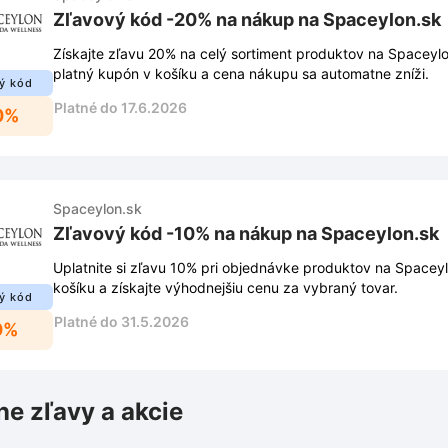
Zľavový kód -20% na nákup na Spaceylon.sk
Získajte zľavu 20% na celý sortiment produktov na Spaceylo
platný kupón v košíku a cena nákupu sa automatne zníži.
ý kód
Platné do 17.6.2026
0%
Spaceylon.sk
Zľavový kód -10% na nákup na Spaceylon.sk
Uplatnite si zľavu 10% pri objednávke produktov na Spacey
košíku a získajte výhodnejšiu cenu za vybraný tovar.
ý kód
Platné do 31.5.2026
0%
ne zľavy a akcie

TASK ITEM
Give the number of lines above in which the word "produktov" occurs, with nothing else.

WRITTEN SOLUTION
2